Natürlicher Stresskiller
Guter Sex vertreibt Stress
Aufregung, Stress, Angst? Kein Problem. Einfach ab ins Bett auf eine Runde Kuschelsex und schon kehrt Ruhe und Entspannung ein- das ergab eine britische Studie.
Sex macht Spaß, soviel steht fest. Doch das prickelnde Tête-à-tête hat noch einiges mehr zu bieten. So wirkt es zum Beispiel als wahrer Jungbrunnen. Wer mindestens zweimal in der Woche Sex hat, sieht gleich im zehn Jahre jünger aus. Das Stelldichein strafft außerdem die Muskeln, regt die Durchblutung an und senkt den Cholesterinspiegel. Ein wahrer Cocktail von Glückshormonen zirkuliert durch den Körper und versetzt uns in einen rauschartigen Zustand. Schmerzen sind schnell vergessen und selbst Migräne geht es an den Kragen.
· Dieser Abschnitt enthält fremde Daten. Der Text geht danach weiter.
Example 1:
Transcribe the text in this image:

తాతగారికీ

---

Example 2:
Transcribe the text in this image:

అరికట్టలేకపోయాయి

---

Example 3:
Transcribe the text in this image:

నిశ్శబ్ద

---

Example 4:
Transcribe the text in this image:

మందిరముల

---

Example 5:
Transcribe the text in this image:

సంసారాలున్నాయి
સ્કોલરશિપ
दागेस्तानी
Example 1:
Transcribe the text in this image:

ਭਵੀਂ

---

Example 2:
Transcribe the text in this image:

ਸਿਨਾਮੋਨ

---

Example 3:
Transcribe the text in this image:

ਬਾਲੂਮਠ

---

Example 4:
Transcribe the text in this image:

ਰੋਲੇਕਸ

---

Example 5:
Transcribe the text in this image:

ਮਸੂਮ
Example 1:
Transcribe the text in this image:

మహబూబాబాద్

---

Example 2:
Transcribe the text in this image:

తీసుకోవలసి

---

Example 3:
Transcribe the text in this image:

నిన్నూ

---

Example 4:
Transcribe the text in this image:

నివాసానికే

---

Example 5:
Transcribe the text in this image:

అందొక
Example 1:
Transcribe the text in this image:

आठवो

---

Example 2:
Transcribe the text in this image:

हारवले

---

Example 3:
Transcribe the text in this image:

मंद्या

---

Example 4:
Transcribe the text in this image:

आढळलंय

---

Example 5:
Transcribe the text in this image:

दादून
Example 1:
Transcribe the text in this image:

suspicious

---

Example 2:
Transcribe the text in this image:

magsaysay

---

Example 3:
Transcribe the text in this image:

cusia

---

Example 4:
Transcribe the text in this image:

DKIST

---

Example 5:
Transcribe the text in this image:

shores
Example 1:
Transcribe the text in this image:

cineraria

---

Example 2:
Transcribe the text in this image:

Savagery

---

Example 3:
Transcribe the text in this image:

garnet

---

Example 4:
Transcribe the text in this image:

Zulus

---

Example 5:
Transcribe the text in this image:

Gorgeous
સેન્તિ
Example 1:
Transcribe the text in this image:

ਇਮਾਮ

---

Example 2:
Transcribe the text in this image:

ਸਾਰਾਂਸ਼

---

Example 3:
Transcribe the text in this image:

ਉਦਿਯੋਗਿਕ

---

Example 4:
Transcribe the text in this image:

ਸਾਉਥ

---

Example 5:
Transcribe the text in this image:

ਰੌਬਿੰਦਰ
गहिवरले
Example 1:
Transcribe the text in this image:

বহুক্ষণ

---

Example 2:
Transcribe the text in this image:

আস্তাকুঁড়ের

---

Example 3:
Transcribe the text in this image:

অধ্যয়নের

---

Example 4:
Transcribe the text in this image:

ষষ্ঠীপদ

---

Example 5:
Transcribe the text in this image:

Denn das Endorphin Serotonin, das beim Sex verstärkt ausgeschüttet wird, verengt die Blutgefäße und lindert so den nervenaufreibenden Kopfschmerz. Und sogar auf die Gedächtnisleistung und das Wachstum der Nervenzellen soll sich die schönste Sache der Welt positiv auswirken.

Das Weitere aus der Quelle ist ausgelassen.